Return all of the entries word for word, but omit the pictures they contain.

◆ Dataset excerpts:
= = =

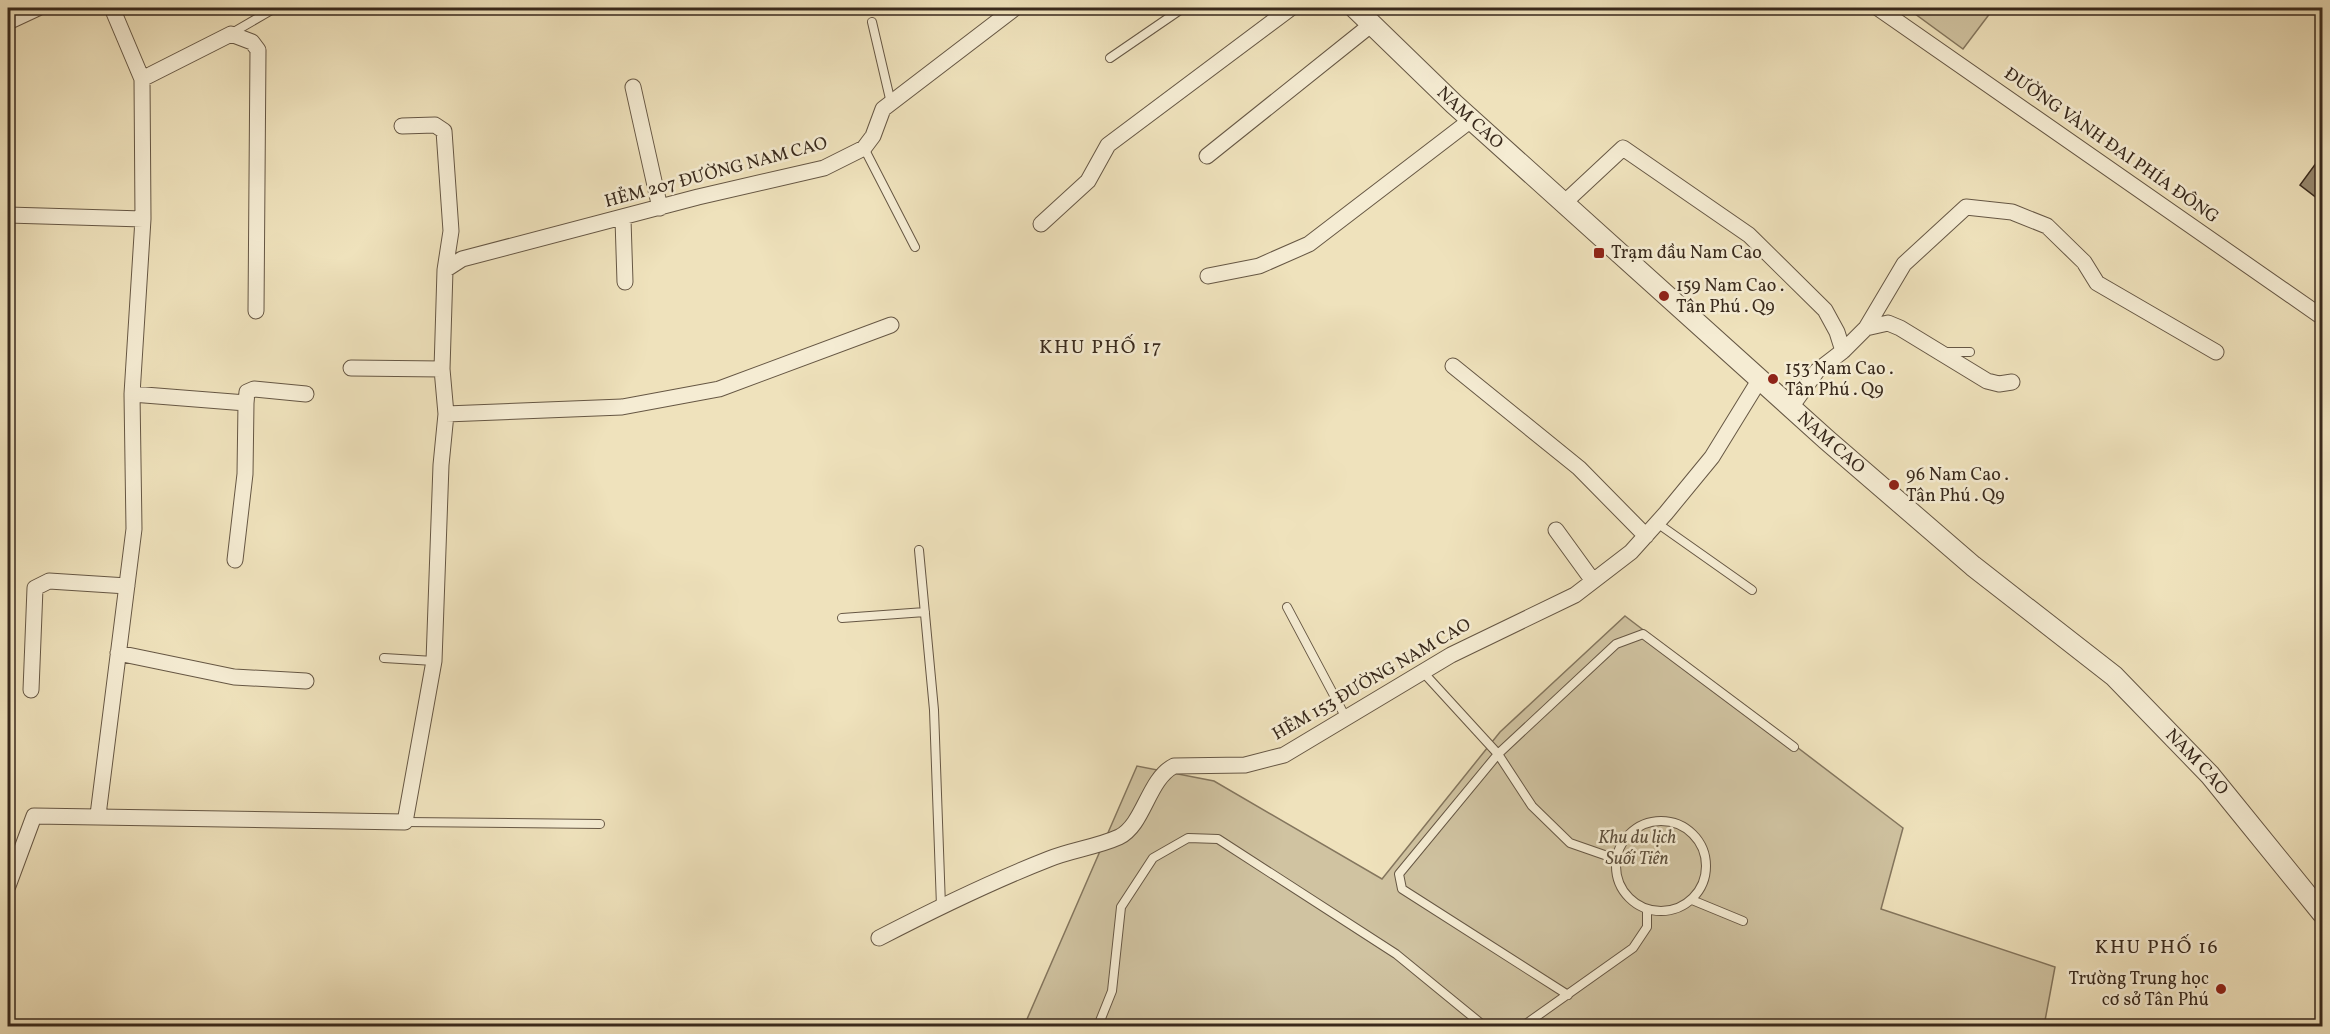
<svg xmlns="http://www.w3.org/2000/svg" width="2330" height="1034" font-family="Vollkorn,serif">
  <rect width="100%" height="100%" fill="#efe2bc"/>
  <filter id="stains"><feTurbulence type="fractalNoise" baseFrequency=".00333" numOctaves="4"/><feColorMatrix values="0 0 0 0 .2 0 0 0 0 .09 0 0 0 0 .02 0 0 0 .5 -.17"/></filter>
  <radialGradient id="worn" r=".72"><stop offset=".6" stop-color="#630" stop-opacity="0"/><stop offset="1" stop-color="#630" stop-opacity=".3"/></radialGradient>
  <path fill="#d0c3a1" stroke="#84765e" stroke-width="1.5" d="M1907 8H1994L1963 49Z
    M1625 616 1903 828 1881 909 2055 967 2044 1026H1024L1137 766 1214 781 1382 879 1500 732Z"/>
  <path fill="#97896f" stroke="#38291c" stroke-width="1.5" d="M2322 155V202L2300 185Z"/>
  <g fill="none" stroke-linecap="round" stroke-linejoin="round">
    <defs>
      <path id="service" d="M1080 10 1082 8
        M872 22 891 103
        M232 33 275 8
        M1110 58 1183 8
        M864 148 915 247
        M1947 352H1970
        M1657 523 1752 590
        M919 550 934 710 941 906
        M1287 607 1346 718
        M842 618 925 612
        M384 658 434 661
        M1422 671 1498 754 1399 874 1402 889 1568 995
        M1616 866a45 45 0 1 1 90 0a45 45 0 1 1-90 0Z
        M405 822 600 824
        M1616 859 1570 843 1532 806 1498 754 1616 644 1643 634 1794 747
        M1692 900 1743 921
        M1098 1026 1112 991 1121 907 1153 858 1188 838 1218 839 1396 954 1484 1026
        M1523 1026 1633 948 1647 927V909"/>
      <path id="minor" d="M1878 8 2322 317
        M8 22 38 8
        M142 79 231 34 252 42 258 50 256 311
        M633 87 660 208
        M1207 156 1372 24
        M1564 203 1623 148 1749 235 1825 310 1837 332 1843 351 1817 371 1791 407
        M8 215 143 219
        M623 219 625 282
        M1041 224 1088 181 1108 145 1291 8
        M445 270 462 259 698 197 824 168 864 148 873 136 883 109 1015 8
        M1208 276 1259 266 1309 244 1471 120
        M1866 328 1888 323 1900 328 1987 381 1999 384 2012 382
        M1843 351 1866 328 1904 264 1966 207 2012 212 2047 226 2084 262 2097 283 2216 352
        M1453 366 1579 468 1646 536
        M351 368 442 369
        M132 394 246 403 247 392 254 389 306 394
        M446 414 622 407 719 389 891 325
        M1556 530 1593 581
        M235 560 245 474 246 403
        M118 653 234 677 306 681
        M31 690 35 588 49 581 127 586
        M98 815 134 529 132 394 143 219 142 79 112 8
        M8 886 34 816 405 822 434 661 441 465 446 414 442 369 445 270 451 231 444 131 435 125 402 126
        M879 938C935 909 990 882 1049 859 1071 850 1097 847 1119 837 1144 825 1148 779 1174 766L1245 765 1284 755 1451 655 1575 595 1631 552 1666 513 1712 457 1760 379"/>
      <g id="tertiary">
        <path id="s1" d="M1355 8 1454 104 1827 440 1973 566 2114 676 2210 775 2322 913"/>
      </g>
    </defs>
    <use href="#service" stroke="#665744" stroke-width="10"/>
    <use href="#minor" stroke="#665744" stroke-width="17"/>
    <use href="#tertiary" stroke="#665744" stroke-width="22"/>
    <use href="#service" stroke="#f5ecd3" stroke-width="8"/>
    <use href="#minor" stroke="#f5ecd3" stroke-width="15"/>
    <use href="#tertiary" stroke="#f5ecd3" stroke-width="20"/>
  </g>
  <g fill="#8f2418" stroke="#f5ecd3" stroke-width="2">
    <rect x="1593" y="247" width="12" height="12" rx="3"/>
    <circle cx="1664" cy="296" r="6"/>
    <circle cx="1773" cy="379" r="6"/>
    <circle cx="1894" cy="485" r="6"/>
    <circle cx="2221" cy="989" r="6"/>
  </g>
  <g text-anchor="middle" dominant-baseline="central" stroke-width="5" stroke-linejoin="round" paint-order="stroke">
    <g font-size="18" fill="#38291c" stroke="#f5ecd3">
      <text stroke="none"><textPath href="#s1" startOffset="159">NAM CAO</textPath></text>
      <text transform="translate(2111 146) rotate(35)">ĐƯỜNG VÀNH ĐAI PHÍA ĐÔNG</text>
      <text transform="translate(716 173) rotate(-15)">HẺM 207 ĐƯỜNG NAM CAO</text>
      <text stroke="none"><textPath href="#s1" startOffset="645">NAM CAO</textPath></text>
      <text transform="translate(1372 680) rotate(-30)">HẺM 153 ĐƯỜNG NAM CAO</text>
      <text stroke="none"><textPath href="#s1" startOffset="1131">NAM CAO</textPath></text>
    </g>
    <g font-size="18" fill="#38291c" stroke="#f5ecd3" text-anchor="start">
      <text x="1611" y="253">Trạm đầu Nam Cao</text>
      <text x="1676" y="286">159 Nam Cao .<tspan x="1676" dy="21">Tân Phú . Q9</tspan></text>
      <text x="1785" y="369">153 Nam Cao .<tspan x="1785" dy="21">Tân Phú . Q9</tspan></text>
      <text x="1906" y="475">96 Nam Cao .<tspan x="1906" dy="21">Tân Phú . Q9</tspan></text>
      <text x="2209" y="979" text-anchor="end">Trường Trung học<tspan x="2209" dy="21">cơ sở Tân Phú</tspan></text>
    </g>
    <g font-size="18" font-style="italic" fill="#5e503d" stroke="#f5ecd3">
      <text x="1637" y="838">Khu du lịch<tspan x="1637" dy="21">Suối Tiên</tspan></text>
    </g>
    <g font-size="20" letter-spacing="1.5" fill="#38291c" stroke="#f5ecd3">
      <text x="1101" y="348">KHU PHỐ 17</text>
      <text x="2157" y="948">KHU PHỐ 16</text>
    </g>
  </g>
  <rect width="2330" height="1034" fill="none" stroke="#efe2bc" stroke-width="30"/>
  <rect x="9" y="9" width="2312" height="1016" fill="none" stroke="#38291c" stroke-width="3"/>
  <rect x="15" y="15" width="2300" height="1004" fill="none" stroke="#38291c" stroke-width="1.5"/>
  <rect width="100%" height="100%" filter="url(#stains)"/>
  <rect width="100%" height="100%" fill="url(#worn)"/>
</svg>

= = =

◆ Result:
<svg xmlns="http://www.w3.org/2000/svg" width="2330" height="1034" font-family="Vollkorn,serif">
  <rect width="100%" height="100%" fill="#efe2bc"/>
  <filter id="stains"><feTurbulence type="fractalNoise" baseFrequency=".00333" numOctaves="4"/><feColorMatrix values="0 0 0 0 .2 0 0 0 0 .09 0 0 0 0 .02 0 0 0 .5 -.17"/></filter>
  <radialGradient id="worn" r=".72"><stop offset=".6" stop-color="#630" stop-opacity="0"/><stop offset="1" stop-color="#630" stop-opacity=".3"/></radialGradient>
  <path fill="#d0c3a1" stroke="#84765e" stroke-width="1.5" d="M1907 8H1994L1963 49Z
    M1625 616 1903 828 1881 909 2055 967 2044 1026H1024L1137 766 1214 781 1382 879 1500 732Z"/>
  <path fill="#97896f" stroke="#38291c" stroke-width="1.5" d="M2322 155V202L2300 185Z"/>
  <g fill="none" stroke-linecap="round" stroke-linejoin="round">
    <defs>
      <path id="service" d="M1080 10 1082 8
        M872 22 891 103
        M232 33 275 8
        M1110 58 1183 8
        M864 148 915 247
        M1947 352H1970
        M1657 523 1752 590
        M919 550 934 710 941 906
        M1287 607 1346 718
        M842 618 925 612
        M384 658 434 661
        M1422 671 1498 754 1399 874 1402 889 1568 995
        M1616 866a45 45 0 1 1 90 0a45 45 0 1 1-90 0Z
        M405 822 600 824
        M1616 859 1570 843 1532 806 1498 754 1616 644 1643 634 1794 747
        M1692 900 1743 921
        M1098 1026 1112 991 1121 907 1153 858 1188 838 1218 839 1396 954 1484 1026
        M1523 1026 1633 948 1647 927V909"/>
      <path id="minor" d="M1878 8 2322 317
        M8 22 38 8
        M142 79 231 34 252 42 258 50 256 311
        M633 87 660 208
        M1207 156 1372 24
        M1564 203 1623 148 1749 235 1825 310 1837 332 1843 351 1817 371 1791 407
        M8 215 143 219
        M623 219 625 282
        M1041 224 1088 181 1108 145 1291 8
        M445 270 462 259 698 197 824 168 864 148 873 136 883 109 1015 8
        M1208 276 1259 266 1309 244 1471 120
        M1866 328 1888 323 1900 328 1987 381 1999 384 2012 382
        M1843 351 1866 328 1904 264 1966 207 2012 212 2047 226 2084 262 2097 283 2216 352
        M1453 366 1579 468 1646 536
        M351 368 442 369
        M132 394 246 403 247 392 254 389 306 394
        M446 414 622 407 719 389 891 325
        M1556 530 1593 581
        M235 560 245 474 246 403
        M118 653 234 677 306 681
        M31 690 35 588 49 581 127 586
        M98 815 134 529 132 394 143 219 142 79 112 8
        M8 886 34 816 405 822 434 661 441 465 446 414 442 369 445 270 451 231 444 131 435 125 402 126
        M879 938C935 909 990 882 1049 859 1071 850 1097 847 1119 837 1144 825 1148 779 1174 766L1245 765 1284 755 1451 655 1575 595 1631 552 1666 513 1712 457 1760 379"/>
      <g id="tertiary">
        <path id="s1" d="M1355 8 1454 104 1827 440 1973 566 2114 676 2210 775 2322 913"/>
      </g>
    </defs>
    <use href="#service" stroke="#665744" stroke-width="10"/>
    <use href="#minor" stroke="#665744" stroke-width="17"/>
    <use href="#tertiary" stroke="#665744" stroke-width="22"/>
    <use href="#service" stroke="#f5ecd3" stroke-width="8"/>
    <use href="#minor" stroke="#f5ecd3" stroke-width="15"/>
    <use href="#tertiary" stroke="#f5ecd3" stroke-width="20"/>
  </g>
  <g fill="#8f2418" stroke="#f5ecd3" stroke-width="2">
    <rect x="1593" y="247" width="12" height="12" rx="3"/>
    <circle cx="1664" cy="296" r="6"/>
    <circle cx="1773" cy="379" r="6"/>
    <circle cx="1894" cy="485" r="6"/>
    <circle cx="2221" cy="989" r="6"/>
  </g>
  <g text-anchor="middle" dominant-baseline="central" stroke-width="5" stroke-linejoin="round" paint-order="stroke">
    <g font-size="18" fill="#38291c" stroke="#f5ecd3">
      <text stroke="none"><textPath href="#s1" startOffset="159">NAM CAO</textPath></text>
      <text transform="translate(2111 146) rotate(35)">ĐƯỜNG VÀNH ĐAI PHÍA ĐÔNG</text>
      <text transform="translate(716 173) rotate(-15)">HẺM 207 ĐƯỜNG NAM CAO</text>
      <text stroke="none"><textPath href="#s1" startOffset="645">NAM CAO</textPath></text>
      <text transform="translate(1372 680) rotate(-30)">HẺM 153 ĐƯỜNG NAM CAO</text>
      <text stroke="none"><textPath href="#s1" startOffset="1131">NAM CAO</textPath></text>
    </g>
    <g font-size="18" fill="#38291c" stroke="#f5ecd3" text-anchor="start">
      <text x="1611" y="253">Trạm đầu Nam Cao</text>
      <text x="1676" y="286">159 Nam Cao .<tspan x="1676" dy="21">Tân Phú . Q9</tspan></text>
      <text x="1785" y="369">153 Nam Cao .<tspan x="1785" dy="21">Tân Phú . Q9</tspan></text>
      <text x="1906" y="475">96 Nam Cao .<tspan x="1906" dy="21">Tân Phú . Q9</tspan></text>
      <text x="2209" y="979" text-anchor="end">Trường Trung học<tspan x="2209" dy="21">cơ sở Tân Phú</tspan></text>
    </g>
    <g font-size="18" font-style="italic" fill="#5e503d" stroke="#f5ecd3">
      <text x="1637" y="838">Khu du lịch<tspan x="1637" dy="21">Suối Tiên</tspan></text>
    </g>
    <g font-size="20" letter-spacing="1.5" fill="#38291c" stroke="#f5ecd3">
      <text x="1101" y="348">KHU PHỐ 17</text>
      <text x="2157" y="948">KHU PHỐ 16</text>
    </g>
  </g>
  <rect width="2330" height="1034" fill="none" stroke="#efe2bc" stroke-width="30"/>
  <rect x="9" y="9" width="2312" height="1016" fill="none" stroke="#38291c" stroke-width="3"/>
  <rect x="15" y="15" width="2300" height="1004" fill="none" stroke="#38291c" stroke-width="1.5"/>
  <rect width="100%" height="100%" filter="url(#stains)"/>
  <rect width="100%" height="100%" fill="url(#worn)"/>
</svg>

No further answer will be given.